• _Given passage_
The NHK Kochi Broadcasting Station (NHK徳島放送局, NHK Kōchi Hoso Kyoku) is a unit of the NHK that oversees terrestrial broadcasting in Kōchi Prefecture.

==History==
JORK started broadcasting on November 28, 1932; JORB followed in December 1948.

Television broadcasts began on November 28, 1958. On December 8, to celebrate its launch, the song Leaving Southern Tosa was released in a cover by Peggy Hayama. Local programming began in December 1960, followed by JORB-TV in August 1961.

The Nakamura Broadcasting Station which NHK used to deliver its local service was temporarily submerged as a result of a typhoon in August 1963.

On April 1, 1964, JORB-FM started test broadcasts. Initially monaural, these became stereo on April 6. On October 1, JORK-TV started color broadcasts; JORB-TV followed on March 20, 1966.

[Data entries]

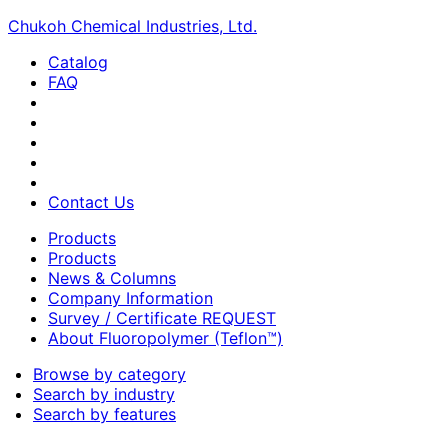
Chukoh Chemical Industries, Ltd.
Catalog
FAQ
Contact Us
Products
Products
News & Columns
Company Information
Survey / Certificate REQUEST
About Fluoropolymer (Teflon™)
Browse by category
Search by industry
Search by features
--
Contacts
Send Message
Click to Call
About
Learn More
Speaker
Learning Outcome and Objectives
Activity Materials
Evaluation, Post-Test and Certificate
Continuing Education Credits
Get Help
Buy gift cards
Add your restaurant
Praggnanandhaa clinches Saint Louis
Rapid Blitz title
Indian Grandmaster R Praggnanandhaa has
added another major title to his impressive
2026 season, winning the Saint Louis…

• _Brief 1_
According to the NHK Kochi station text, who released a cover of Leaving Southern Tosa?
• _Brief 2_
From the NHK Kochi station text, write out the part starting with "Television broadcasts began" and going on through "March 20, 1966.".
The records have nothing to do with what you're asked to do here.

• _Exercise answer 1_
Peggy Hayama

• _Exercise answer 2_
Television broadcasts began on November 28, 1958. On December 8, to celebrate its launch, the song Leaving Southern Tosa was released in a cover by Peggy Hayama. Local programming began in December 1960, followed by JORB-TV in August 1961.

The Nakamura Broadcasting Station which NHK used to deliver its local service was temporarily submerged as a result of a typhoon in August 1963.

On April 1, 1964, JORB-FM started test broadcasts. Initially monaural, these became stereo on April 6. On October 1, JORK-TV started color broadcasts; JORB-TV followed on March 20, 1966.